- _Selected passage_:
2. Falafel & Hummus is not Turkish food.
I hope I’m not alone in falling victim to the assumption that being vegetarian would be a breeze in Turkey, what with mezze platters strewn with falafel, pita, hummus & baba ganoush being served everywhere. You know, just like in Turkish restaurants the world over? No sir. That’s not Turkish food at all, only extrapolated from its neighbors, like Syria & Lebanon. Turkey is largely about doners & kebaps; it’s hard to pass a food street without seeing stands of rotating doner creating a meat-ish whiff in the air. It took me two days of eating tost (cheese toast) for dinner to realize that asking for vegetarian food only elicits blank expressions from most cafe owners. Yet, Turkey doesn’t have a dearth of vegetarian food, you only need to know what it’s called, and I’m slowly learning all the names & treating myself to these vegetarian Turkish delicacies.
3. There’s more to Turkey than Istanbul, Cappadocia & the Medditeranean Coast.
Most Turkey travel guides focus on this golden triangle of Turkey, and most people I know who’ve travelled to Turkey have only ever been to these 3 places, hence the much anticipated question of why I’m spending almost a month in Turkey. You probably know by now that I have a penchant for places less travelled, of which little has been written about, and following that hunch, I’m now traversing the Black Sea Coast of Turkey. It hasn’t been easy to find much information in English online, many pansiyon (guest house) owners speak not even enough English to tell you the room tariff, and any bus timings you find are outdated. All these to me are good signs that this coast sees few international travellers, and having arrived in my first small town of Safranbolu in Karadeniz, I’m already in love.
4. Hamams are a culture shock.
After much excitement & anxiety, I lost my Hamam (Turkish bath) virginity at a 500 year old Hamam, in a small Turkish neighborhood in Istanbul. Nothing I read online could have prepared me for the the initial awkwardness with all the flesh on display! This fascinating tradition of the Ottoman Empire dates back several hundred years, where women socialize over long, pampering baths, scrubs and massages (and men too, in separate chambers), completely comfortable with such bodily exposure as no non-liberal country would be comfortable with. Ataturk’s republican reforms in the 1920s were then only a public reflection of this liberal thinking of the Turkish society. History aside, I’ve never felt more pampered than that 90 minute Turkish bath!

- _Excerpted records_:

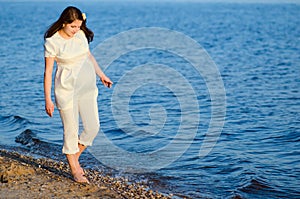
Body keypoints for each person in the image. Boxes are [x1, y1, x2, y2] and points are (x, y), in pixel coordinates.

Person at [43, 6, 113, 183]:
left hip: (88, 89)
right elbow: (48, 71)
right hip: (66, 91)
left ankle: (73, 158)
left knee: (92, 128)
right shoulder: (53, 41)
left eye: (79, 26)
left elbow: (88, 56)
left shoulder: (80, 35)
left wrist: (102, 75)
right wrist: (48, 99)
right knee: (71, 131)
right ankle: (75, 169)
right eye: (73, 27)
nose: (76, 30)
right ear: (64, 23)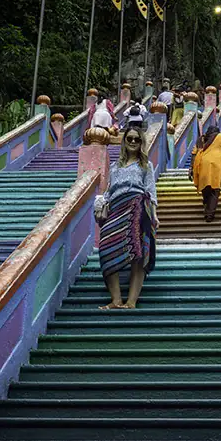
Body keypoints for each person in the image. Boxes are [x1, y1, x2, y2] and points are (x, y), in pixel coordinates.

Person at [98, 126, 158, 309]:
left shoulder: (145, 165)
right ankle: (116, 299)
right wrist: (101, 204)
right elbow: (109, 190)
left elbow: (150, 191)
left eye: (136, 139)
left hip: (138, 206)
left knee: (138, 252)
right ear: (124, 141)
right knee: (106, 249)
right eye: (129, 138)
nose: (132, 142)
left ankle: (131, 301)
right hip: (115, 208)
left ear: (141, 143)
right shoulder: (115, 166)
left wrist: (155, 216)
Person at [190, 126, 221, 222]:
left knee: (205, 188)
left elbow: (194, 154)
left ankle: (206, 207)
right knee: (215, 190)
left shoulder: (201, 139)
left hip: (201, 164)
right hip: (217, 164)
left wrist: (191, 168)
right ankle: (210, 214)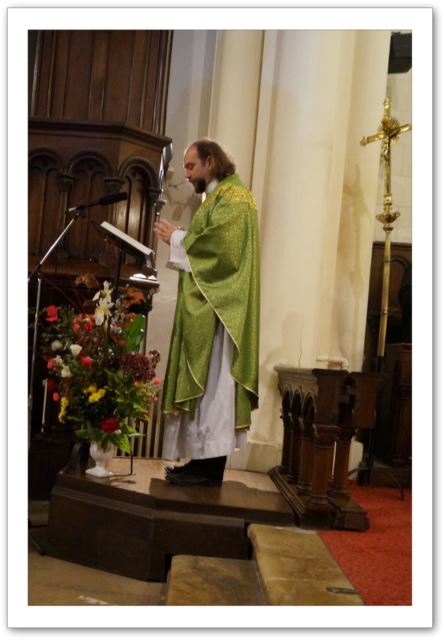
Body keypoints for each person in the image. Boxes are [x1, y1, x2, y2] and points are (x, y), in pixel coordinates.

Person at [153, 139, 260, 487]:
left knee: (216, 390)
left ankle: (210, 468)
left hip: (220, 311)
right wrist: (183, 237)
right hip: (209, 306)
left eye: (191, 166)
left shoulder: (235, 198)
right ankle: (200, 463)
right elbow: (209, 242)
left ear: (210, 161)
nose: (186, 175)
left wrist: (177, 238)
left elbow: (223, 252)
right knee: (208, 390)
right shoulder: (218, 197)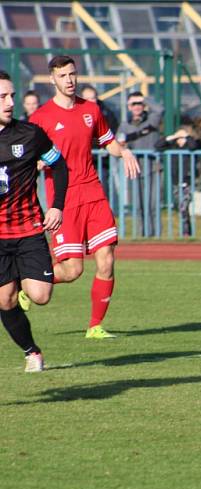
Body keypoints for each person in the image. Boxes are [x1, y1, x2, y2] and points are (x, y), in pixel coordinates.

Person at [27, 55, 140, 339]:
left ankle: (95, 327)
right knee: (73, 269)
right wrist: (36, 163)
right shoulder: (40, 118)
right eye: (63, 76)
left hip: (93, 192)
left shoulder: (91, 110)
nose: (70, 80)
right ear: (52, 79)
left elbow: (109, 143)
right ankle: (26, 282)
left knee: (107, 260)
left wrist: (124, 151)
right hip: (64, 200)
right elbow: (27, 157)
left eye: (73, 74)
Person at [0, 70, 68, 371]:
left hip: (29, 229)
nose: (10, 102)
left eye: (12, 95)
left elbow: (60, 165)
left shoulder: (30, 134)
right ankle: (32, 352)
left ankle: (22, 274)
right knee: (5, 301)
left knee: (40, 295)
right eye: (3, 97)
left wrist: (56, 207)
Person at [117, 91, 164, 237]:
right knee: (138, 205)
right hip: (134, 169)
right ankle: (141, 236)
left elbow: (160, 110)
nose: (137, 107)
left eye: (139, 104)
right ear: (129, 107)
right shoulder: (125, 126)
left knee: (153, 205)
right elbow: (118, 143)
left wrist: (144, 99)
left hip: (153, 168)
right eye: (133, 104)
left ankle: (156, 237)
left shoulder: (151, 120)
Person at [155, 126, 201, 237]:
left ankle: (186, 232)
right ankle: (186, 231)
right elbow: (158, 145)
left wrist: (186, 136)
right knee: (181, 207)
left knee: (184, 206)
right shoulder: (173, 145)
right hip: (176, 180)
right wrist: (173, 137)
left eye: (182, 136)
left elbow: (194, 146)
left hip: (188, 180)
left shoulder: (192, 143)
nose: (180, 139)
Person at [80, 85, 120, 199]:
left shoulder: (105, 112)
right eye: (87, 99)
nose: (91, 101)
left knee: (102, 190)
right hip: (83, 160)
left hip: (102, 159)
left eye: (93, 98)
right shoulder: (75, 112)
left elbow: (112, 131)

- _Brief_: Please say whether each statement below agrees with the travel notes on Turkey, giving yes or no and quoting the deciding words. (a) Falafel and hummus are Turkish food. (b) The writer's first Hamam visit was in Istanbul. (c) The Turkish bath lasted 90 minutes.

- _Answer below_:
(a) No: "That’s not Turkish food at all"
(b) Yes: "in a small Turkish neighborhood in Istanbul"
(c) Yes: "that 90 minute Turkish bath"